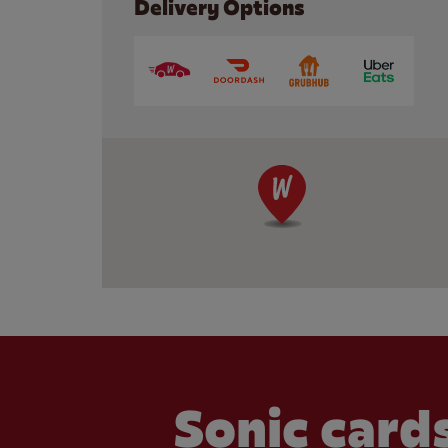
Delivery Options
Sonic cards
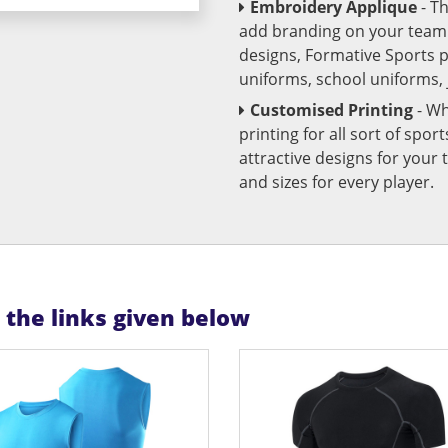
Embroidery Applique
- T
add branding on your team u
designs, Formative Sports 
uniforms, school uniforms,
Customised Printing
- Wh
printing for all sort of spo
attractive designs for yo
and sizes for every player.
n the links given below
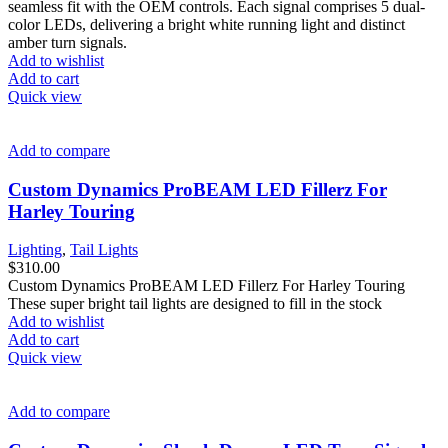
seamless fit with the OEM controls. Each signal comprises 5 dual-
color LEDs, delivering a bright white running light and distinct
amber turn signals.
Add to wishlist
Add to cart
Quick view
Add to compare
Custom Dynamics ProBEAM LED Fillerz For
Harley Touring
Lighting
,
Tail Lights
$
310.00
Custom Dynamics ProBEAM LED Fillerz For Harley Touring
These super bright tail lights are designed to fill in the stock
Add to wishlist
Add to cart
Quick view
Add to compare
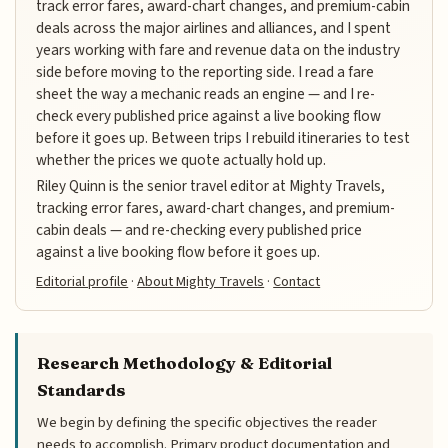
track error fares, award-chart changes, and premium-cabin
deals across the major airlines and alliances, and I spent
years working with fare and revenue data on the industry
side before moving to the reporting side. I read a fare
sheet the way a mechanic reads an engine — and I re-
check every published price against a live booking flow
before it goes up. Between trips I rebuild itineraries to test
whether the prices we quote actually hold up.
Riley Quinn is the senior travel editor at Mighty Travels,
tracking error fares, award-chart changes, and premium-
cabin deals — and re-checking every published price
against a live booking flow before it goes up.
Editorial profile
·
About Mighty Travels
·
Contact
Research Methodology & Editorial
Standards
We begin by defining the specific objectives the reader
needs to accomplish. Primary product documentation and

______

TASK GOAL = Working through the entries above, copy every line in which "premium" is found.

OUTPUT =
track error fares, award-chart changes, and premium-cabin
tracking error fares, award-chart changes, and premium-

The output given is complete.